I don't believe we can pretend any aspect of our thinking is free from millenia of distortion and propaganda. I don't believe we can rely on thinking as separable from emotion -- indeed, the best of human endeavor unabashedly combines the two. I believe, as activists and artists, we are morally bound to examine our own conditioning and ruthlessly, relentlessly clean house: It's not something you do briefly in your 20s and presto, cross that chore off your list.
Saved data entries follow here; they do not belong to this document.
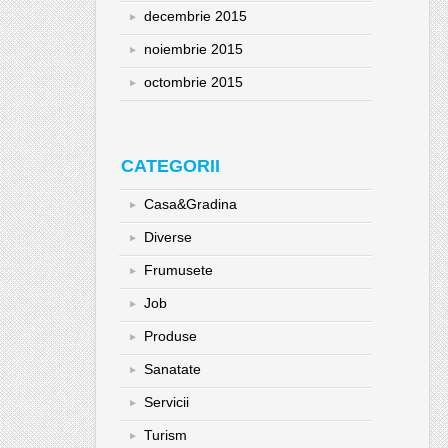
decembrie 2015
noiembrie 2015
octombrie 2015
CATEGORII
Casa&Gradina
Diverse
Frumusete
Job
Produse
Sanatate
Servicii
Turism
And that's just the individual work, the clinical aspect, as it were. On an activist level, I think we have to examine resources like The War for clues to what we are facing when 130,000 military personnel return home from Iraq. Not that the two wars are cleanly comparable: Iraq never attacked us, it's a war based purely on economic control, and the training our soldiers are receiving is how to distrust and kill apparent civilians in an urban setting. Far more dangerous to our culture upon their re-entry, and you can rest assured our government will assume no responsibility for helping these women and men process their wartime training and experiences. Once they return, the real work of "supporting our troops" will kick into overdrive, and the racist overlay that's found a home in "the war on terra" will have to be cleansed from our cultural myth in order for sanity to be restored.